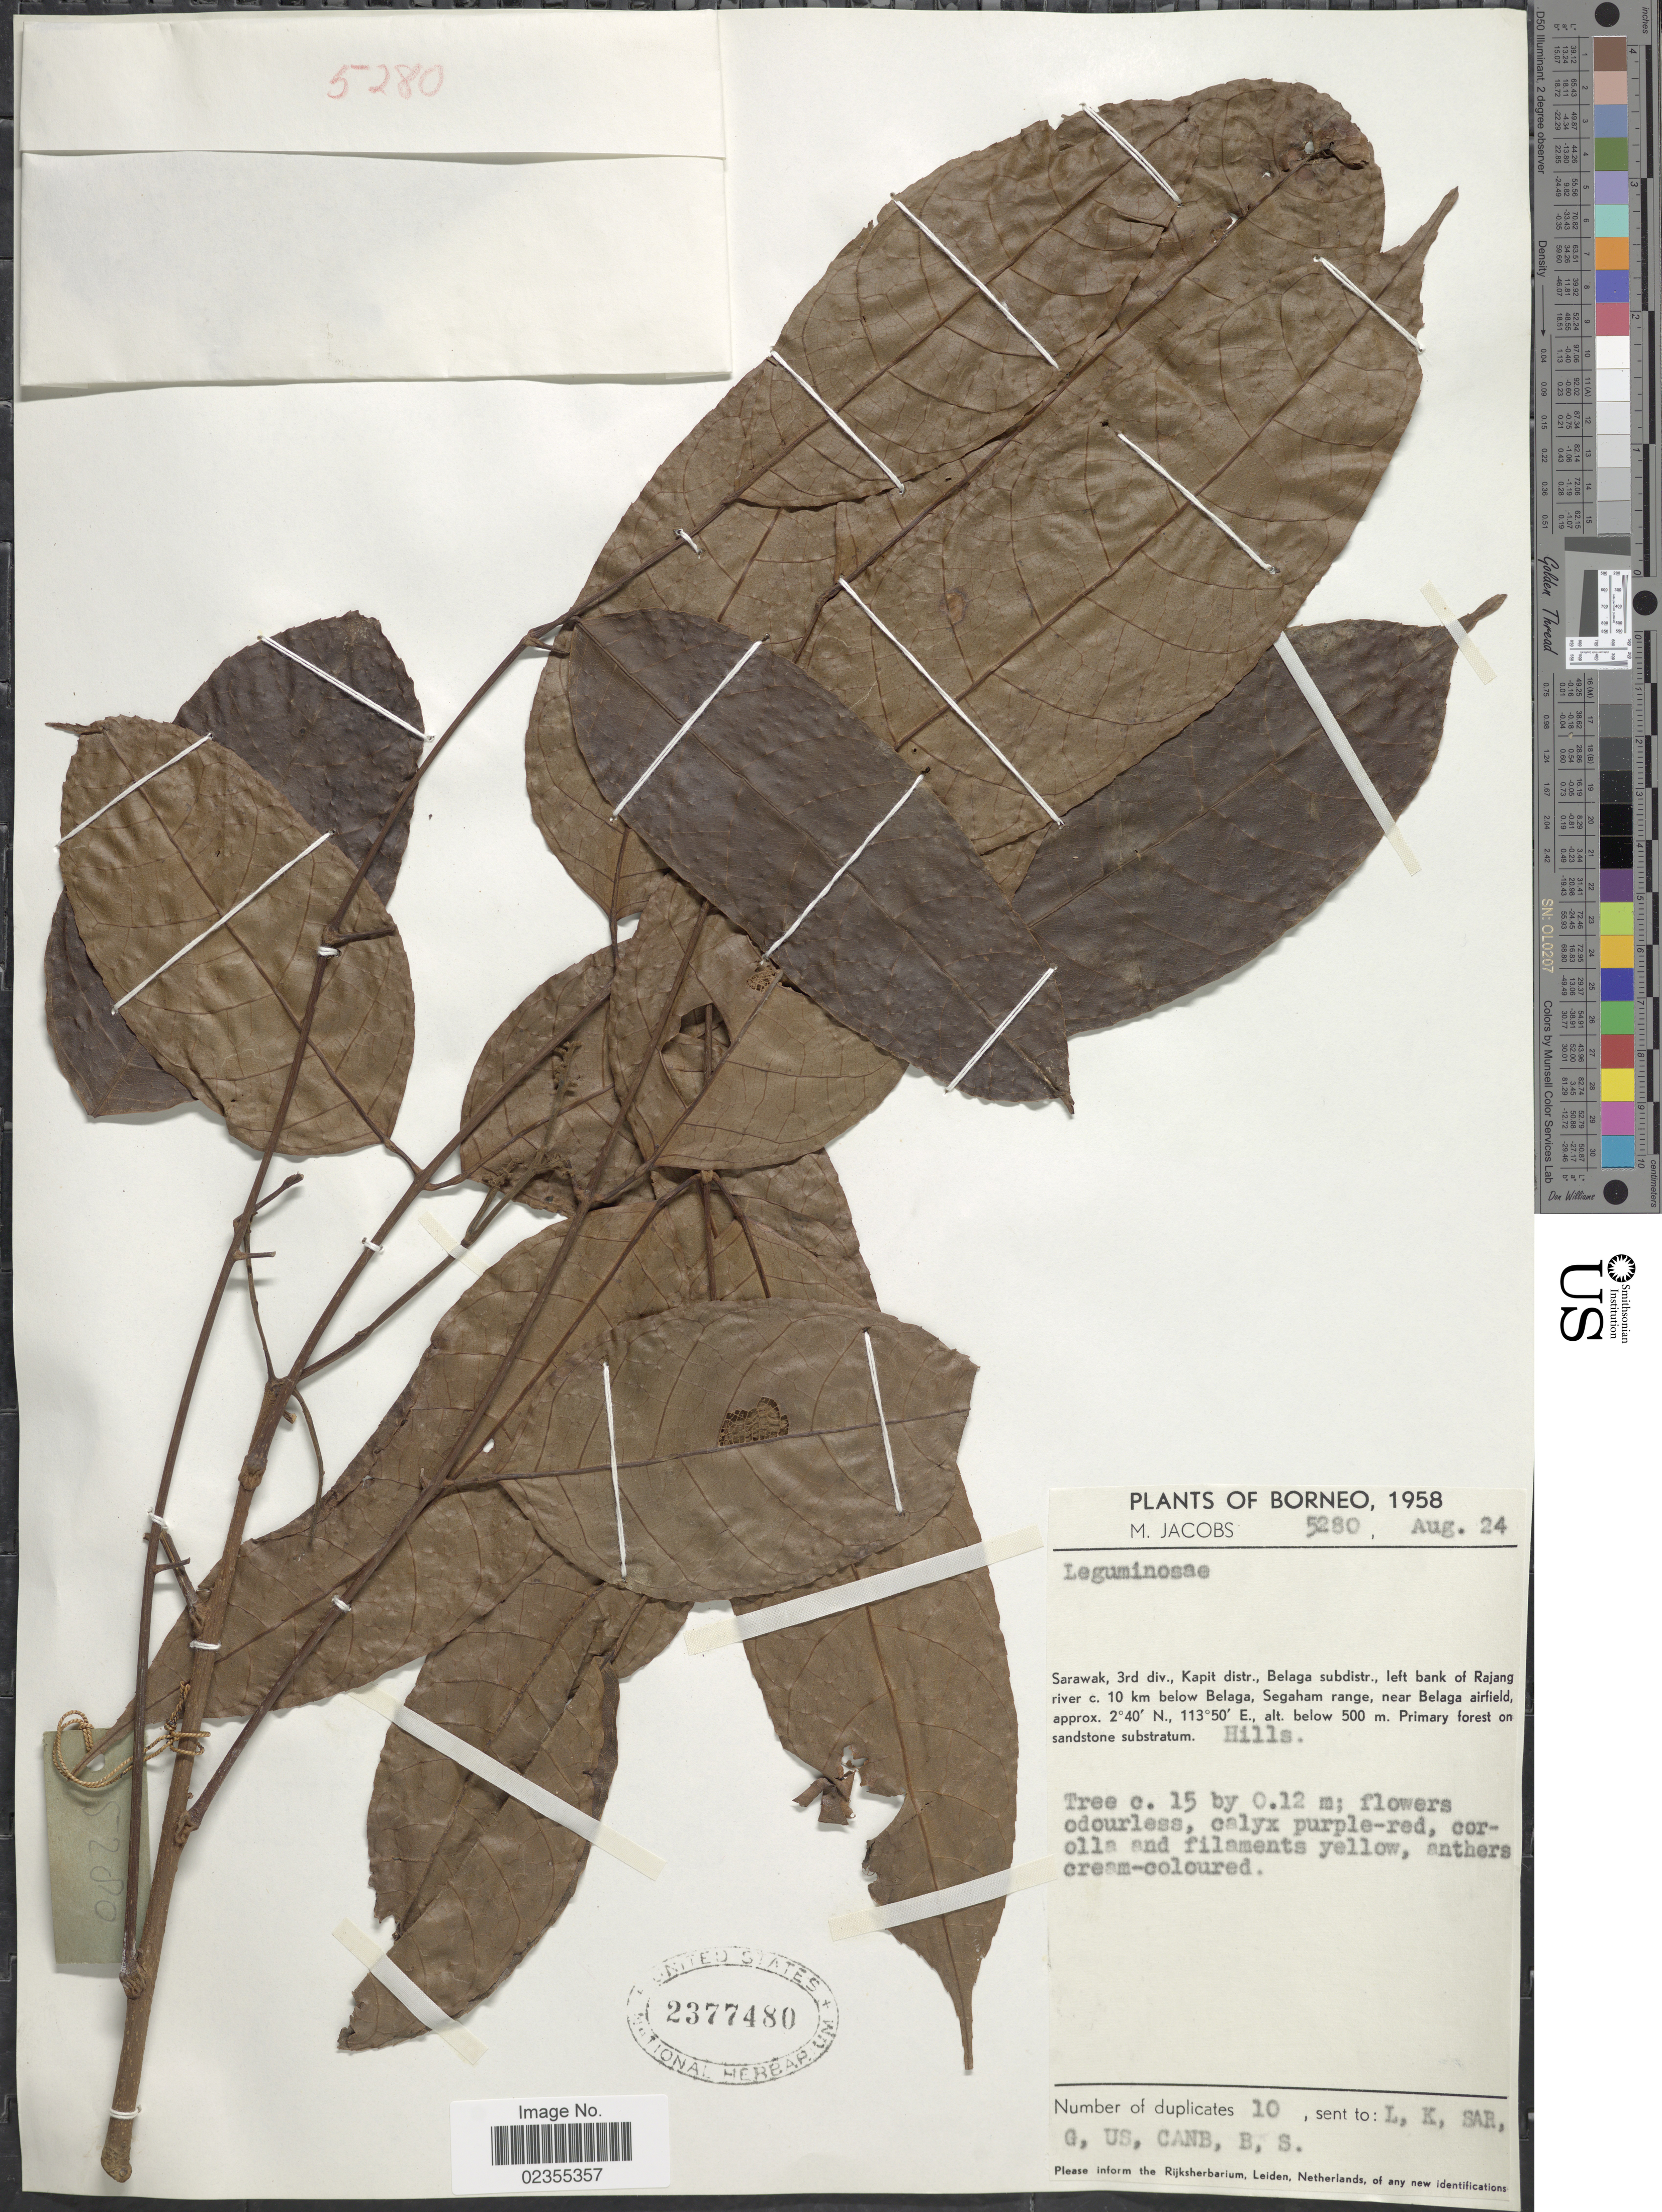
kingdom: Plantae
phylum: Tracheophyta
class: Magnoliopsida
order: Fabales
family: Fabaceae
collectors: M. Jacobs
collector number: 5280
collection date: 1958-08-24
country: Malaysia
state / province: Sarawak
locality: Borneo, 3rd div., Kapit distr., Belaga subdistr., left bank of Rajang river c. 10 km below Belaga, Segaham range, near Belaga airfield. Primary forest on sandstone substratum. Hills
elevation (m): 500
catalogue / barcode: US 2377480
------------------------------------------------------------------------
■ **What this task involves**:
Could you reproduce every line of the material above word for word, leaving out the pictures?

■ **Full response**:
kingdom: Plantae
phylum: Tracheophyta
class: Magnoliopsida
order: Fabales
family: Fabaceae
collectors: M. Jacobs
collector number: 5280
collection date: 1958-08-24
country: Malaysia
state / province: Sarawak
locality: Borneo, 3rd div., Kapit distr., Belaga subdistr., left bank of Rajang river c. 10 km below Belaga, Segaham range, near Belaga airfield. Primary forest on sandstone substratum. Hills
elevation (m): 500
catalogue / barcode: US 2377480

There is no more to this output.